It must be noted, that on 26 May 2004 the girl gave written statements that Anton Shestopalov was not the person who had raped her, and she had no complaints against him.
The Prosecutor’s Office was conducting a pre-investigation inquiry into Anton’s torture complaints for two years. In the course of the inquiry the Office issued six refusals to open a criminal case which were all appealed against by lawyers working with the Committee Against Torture, and were subsequently declared unlawful. On 20 February 2006 criminal proceedings were at last initiated, but with the passage of time a lot of evidence had become unavailable, and many investigative steps had lost their value. Later the criminal proceedings were suspended on the grounds that it was not possible to identify those responsible, and this is still the current status of the proceedings now.
Nevertheless, the State admitted that the teenager had been subjected to violence by unidentified police officers: on 17 November 2008 the Sovetskiy District Court of Nizhny Novgorod awarded him 50 thousand rubles in compensation for the moral damage from battery at the police department.
On 16 October 2007 lawyers working with the INGO «Committee Against Torture» filed an application with the ECHR on the applicant’s behalf.
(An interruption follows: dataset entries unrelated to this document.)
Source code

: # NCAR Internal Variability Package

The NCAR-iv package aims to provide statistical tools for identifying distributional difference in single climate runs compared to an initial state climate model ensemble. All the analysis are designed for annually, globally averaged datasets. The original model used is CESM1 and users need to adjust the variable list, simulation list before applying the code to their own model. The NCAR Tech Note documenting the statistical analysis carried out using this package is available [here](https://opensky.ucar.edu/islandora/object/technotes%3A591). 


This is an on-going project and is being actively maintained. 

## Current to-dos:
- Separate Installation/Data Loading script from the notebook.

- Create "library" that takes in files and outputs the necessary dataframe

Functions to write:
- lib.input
Now, Strasbourg Judges have put several questions to the Russian Federation, including the questions if the young man was subjected to torture, and if domestic investigative authorities conducted an effective, thorough and expeditious investigation in the present case.
Anton Shestopalov is represented before the Court by Anton Ryzhov, a lawyer with the INGO «Committee Against Torture», who comments on the news as follows: «According to the relevant domestic procedure, Russian authorities have half a year left at their disposal to identify and hold liable those responsible, for the statute of limitation will expire in May 2014. Considering that since the very beginning there has been no progress in the investigation, it is highly doubtful the perpetrators will be identified and brought to justice within this period. Unfortunately, the Russian Federation again seems to be going to substitute compensation for an effective investigation».